[Data listing]
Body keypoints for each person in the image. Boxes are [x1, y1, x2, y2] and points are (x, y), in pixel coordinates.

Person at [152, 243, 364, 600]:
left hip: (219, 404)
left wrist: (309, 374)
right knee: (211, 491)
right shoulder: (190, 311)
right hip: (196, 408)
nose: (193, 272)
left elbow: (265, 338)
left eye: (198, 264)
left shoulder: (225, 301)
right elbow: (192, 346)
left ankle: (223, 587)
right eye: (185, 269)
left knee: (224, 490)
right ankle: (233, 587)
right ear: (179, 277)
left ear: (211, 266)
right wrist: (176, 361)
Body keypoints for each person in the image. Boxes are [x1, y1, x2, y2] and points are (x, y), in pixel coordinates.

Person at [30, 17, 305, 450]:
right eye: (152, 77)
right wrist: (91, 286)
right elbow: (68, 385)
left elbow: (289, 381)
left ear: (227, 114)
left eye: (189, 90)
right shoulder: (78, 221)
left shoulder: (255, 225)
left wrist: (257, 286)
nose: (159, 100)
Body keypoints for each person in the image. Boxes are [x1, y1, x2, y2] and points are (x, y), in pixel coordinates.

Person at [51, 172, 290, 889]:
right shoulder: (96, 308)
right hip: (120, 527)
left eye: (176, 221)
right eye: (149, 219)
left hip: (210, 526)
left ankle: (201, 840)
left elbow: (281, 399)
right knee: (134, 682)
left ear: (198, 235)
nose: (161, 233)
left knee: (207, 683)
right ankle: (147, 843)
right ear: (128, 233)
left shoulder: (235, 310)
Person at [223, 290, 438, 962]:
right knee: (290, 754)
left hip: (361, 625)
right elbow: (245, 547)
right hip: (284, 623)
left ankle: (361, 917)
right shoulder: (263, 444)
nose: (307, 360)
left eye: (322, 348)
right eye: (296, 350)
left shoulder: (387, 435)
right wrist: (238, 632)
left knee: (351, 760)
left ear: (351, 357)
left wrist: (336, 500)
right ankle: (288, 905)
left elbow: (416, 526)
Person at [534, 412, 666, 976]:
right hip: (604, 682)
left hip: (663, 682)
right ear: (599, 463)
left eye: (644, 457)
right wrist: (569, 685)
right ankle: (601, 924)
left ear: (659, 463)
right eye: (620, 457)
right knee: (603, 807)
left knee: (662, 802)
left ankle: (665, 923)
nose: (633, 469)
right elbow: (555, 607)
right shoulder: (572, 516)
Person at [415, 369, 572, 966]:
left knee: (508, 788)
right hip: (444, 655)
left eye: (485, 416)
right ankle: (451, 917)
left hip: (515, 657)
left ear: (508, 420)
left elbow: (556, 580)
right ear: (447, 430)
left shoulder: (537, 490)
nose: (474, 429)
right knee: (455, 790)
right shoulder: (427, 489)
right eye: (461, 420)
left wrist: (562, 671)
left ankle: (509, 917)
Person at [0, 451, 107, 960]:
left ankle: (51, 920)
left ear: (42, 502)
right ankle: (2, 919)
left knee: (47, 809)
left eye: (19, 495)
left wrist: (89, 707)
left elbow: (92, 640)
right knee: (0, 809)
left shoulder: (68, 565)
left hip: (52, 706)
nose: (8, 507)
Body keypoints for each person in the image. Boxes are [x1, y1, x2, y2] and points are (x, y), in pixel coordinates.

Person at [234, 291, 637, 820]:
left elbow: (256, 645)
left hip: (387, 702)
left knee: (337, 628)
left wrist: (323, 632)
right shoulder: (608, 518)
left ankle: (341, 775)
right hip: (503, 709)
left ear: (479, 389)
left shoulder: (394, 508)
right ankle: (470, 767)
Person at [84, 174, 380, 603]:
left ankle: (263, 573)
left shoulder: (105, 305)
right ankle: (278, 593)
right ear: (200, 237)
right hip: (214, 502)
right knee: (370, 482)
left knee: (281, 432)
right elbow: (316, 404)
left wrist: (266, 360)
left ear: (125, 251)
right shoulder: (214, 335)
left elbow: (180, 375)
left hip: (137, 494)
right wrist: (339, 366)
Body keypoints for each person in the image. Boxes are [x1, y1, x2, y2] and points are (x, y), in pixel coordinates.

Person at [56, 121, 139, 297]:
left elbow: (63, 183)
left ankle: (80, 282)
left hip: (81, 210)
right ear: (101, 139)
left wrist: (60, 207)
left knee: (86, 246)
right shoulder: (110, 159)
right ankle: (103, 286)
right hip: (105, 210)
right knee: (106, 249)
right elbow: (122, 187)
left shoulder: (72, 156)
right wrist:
[/Data listing]
Reproduce verbatim the lines above, from the line with "left eye: (322, 348)" through the line with "left elbow: (556, 580)".

__Exercise answer__
left eye: (322, 348)
right eye: (296, 350)
left shoulder: (387, 435)
right wrist: (238, 632)
left knee: (351, 760)
left ear: (351, 357)
left wrist: (336, 500)
right ankle: (288, 905)
left elbow: (416, 526)
Person at [534, 412, 666, 976]:
right hip: (604, 682)
left hip: (663, 682)
right ear: (599, 463)
left eye: (644, 457)
right wrist: (569, 685)
right ankle: (601, 924)
left ear: (659, 463)
right eye: (620, 457)
right knee: (603, 807)
left knee: (662, 802)
left ankle: (665, 923)
nose: (633, 469)
right elbow: (555, 607)
right shoulder: (572, 516)
Person at [415, 369, 572, 966]:
left knee: (508, 788)
right hip: (444, 655)
left eye: (485, 416)
right ankle: (451, 917)
left hip: (515, 657)
left ear: (508, 420)
left elbow: (556, 580)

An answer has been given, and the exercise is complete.